> **Objectif visé**: Recopie tout le matériel en remplaçant « series » par « group » partout, sans rien changer d'autre. N'inclus pas les images dans ta réponse.

> **Entrées enregistrées**:
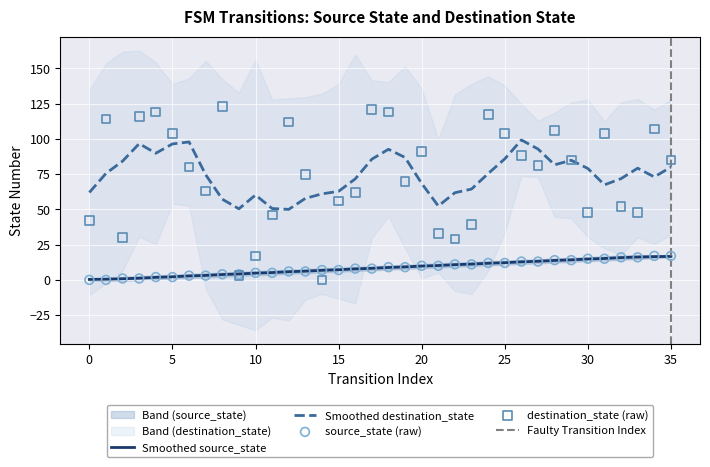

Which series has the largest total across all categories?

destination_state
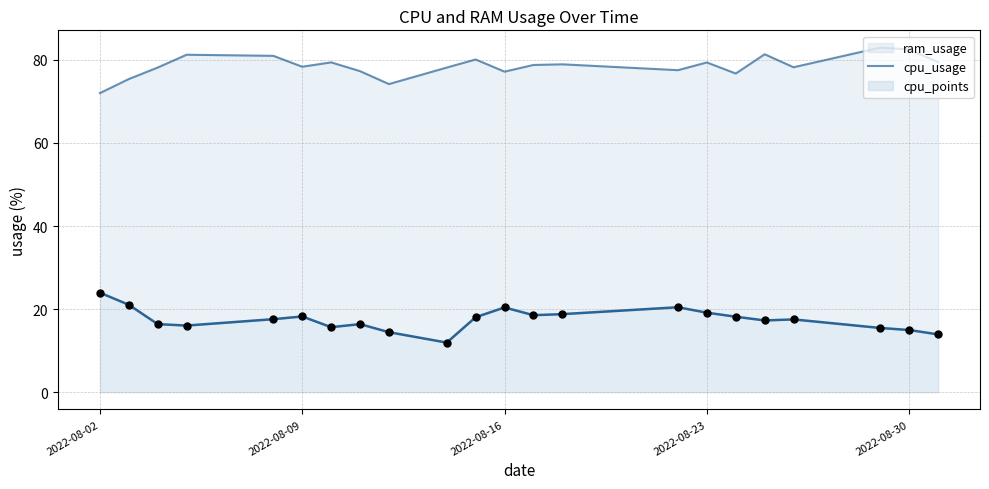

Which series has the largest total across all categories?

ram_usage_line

> **Corrigé**:
Which group has the largest total across all categories?

destination_state

Which group has the largest total across all categories?

ram_usage_line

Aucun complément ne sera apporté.